Both sides declared victory while privately acknowledging that the case had raised more questions than it answered. Mitchell had proven that intellectual property law contained unexpected loopholes, while the government had avoided a ruling that might have opened floodgates for similar lawsuits.
The Legacy of a Number
Mitchell's case inspired dozens of similar lawsuits over the next decade. Citizens attempted to copyright their phone numbers, patent their addresses, and trademark their birthdays. Most were quickly dismissed, but a few raised legitimate questions about the boundaries of intellectual property in an increasingly digital world.
Legal scholars still cite Mitchell v. United States when discussing the theoretical limits of copyright law. His case demonstrated that even obviously frivolous lawsuits could reveal genuine gaps in legal frameworks that lawmakers had never considered.
The Social Security Administration, meanwhile, quietly implemented new procedures to prevent duplicate number assignments—a reform directly traceable to Mitchell's litigation. Sometimes the most absurd lawsuits produce the most practical improvements.
When Numbers Become Property
Robert Mitchell died in 2003, taking his Social Security number with him to the grave. But his legal battle established an important principle: in America's complex intellectual property system, the line between ownership and absurdity is thinner than most people realize.

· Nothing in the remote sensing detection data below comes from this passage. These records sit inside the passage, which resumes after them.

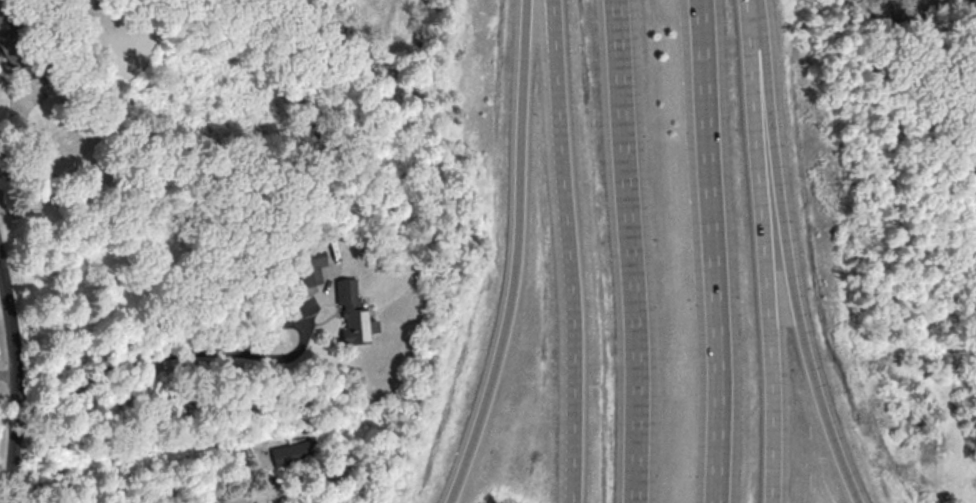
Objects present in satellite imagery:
road: (569, 251)
road: (632, 251)
road: (714, 251)
road: (766, 251)
road: (789, 255)
road: (517, 256)
building: (309, 264)
building: (352, 313)
road: (205, 353)
road: (8, 382)
road: (16, 383)
road: (239, 448)
building: (291, 452)

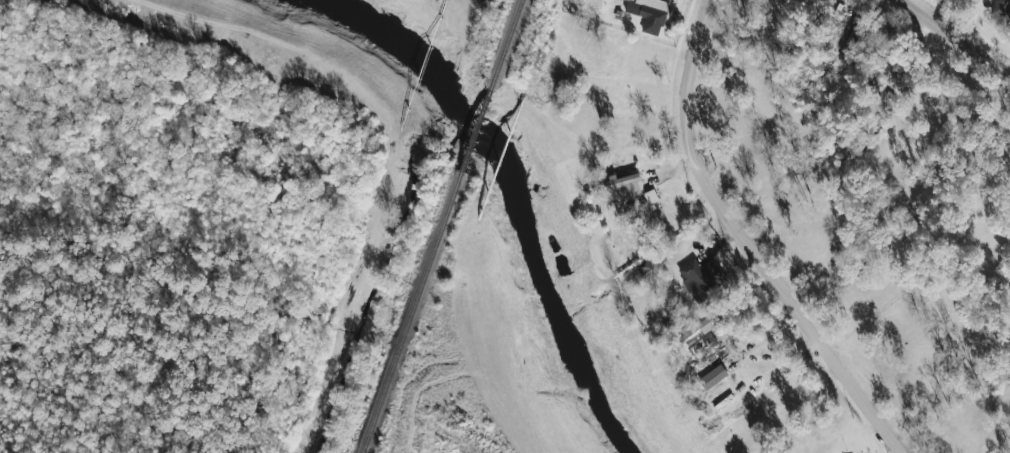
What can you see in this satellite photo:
building: (1002, 8)
building: (649, 14)
road: (953, 38)
building: (854, 44)
railway: (507, 45)
railway: (477, 130)
river: (510, 176)
building: (626, 182)
road: (744, 242)
building: (643, 266)
building: (700, 278)
railway: (412, 311)
building: (692, 326)
building: (712, 347)
building: (713, 377)

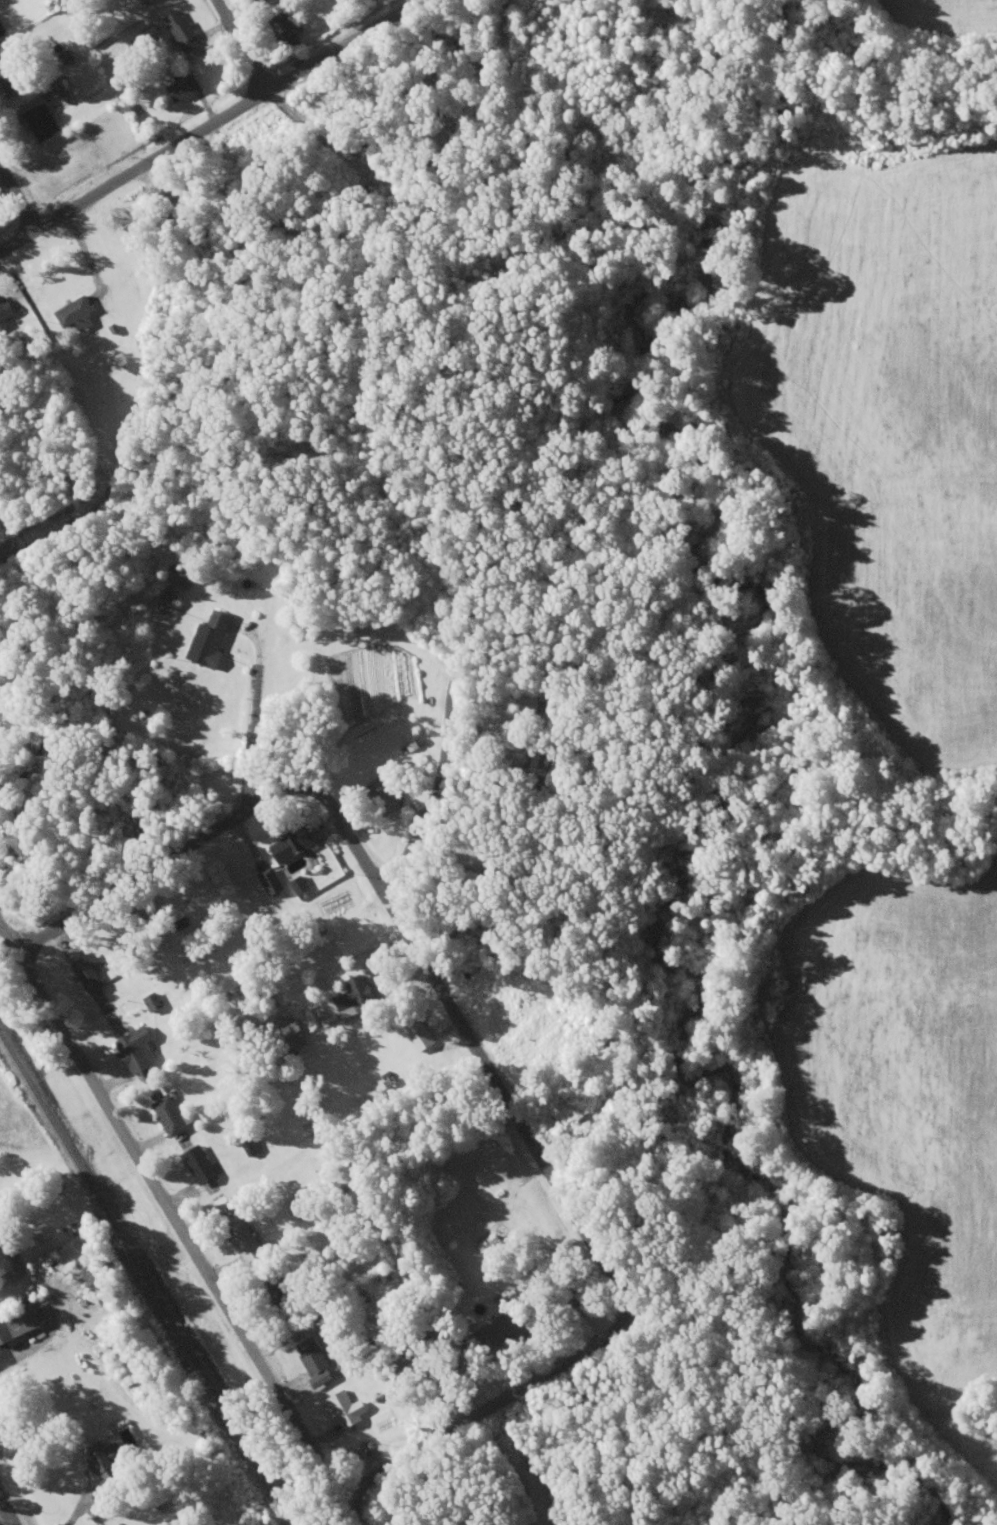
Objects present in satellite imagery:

Today, companies routinely patent genetic sequences, copyright software algorithms, and trademark color combinations. Mitchell's attempt to own a number seems less crazy in a world where businesses claim intellectual property rights over increasingly abstract concepts.
Perhaps Mitchell was just ahead of his time—a pioneer who recognized that in the information age, even numbers could become valuable property worth fighting to protect.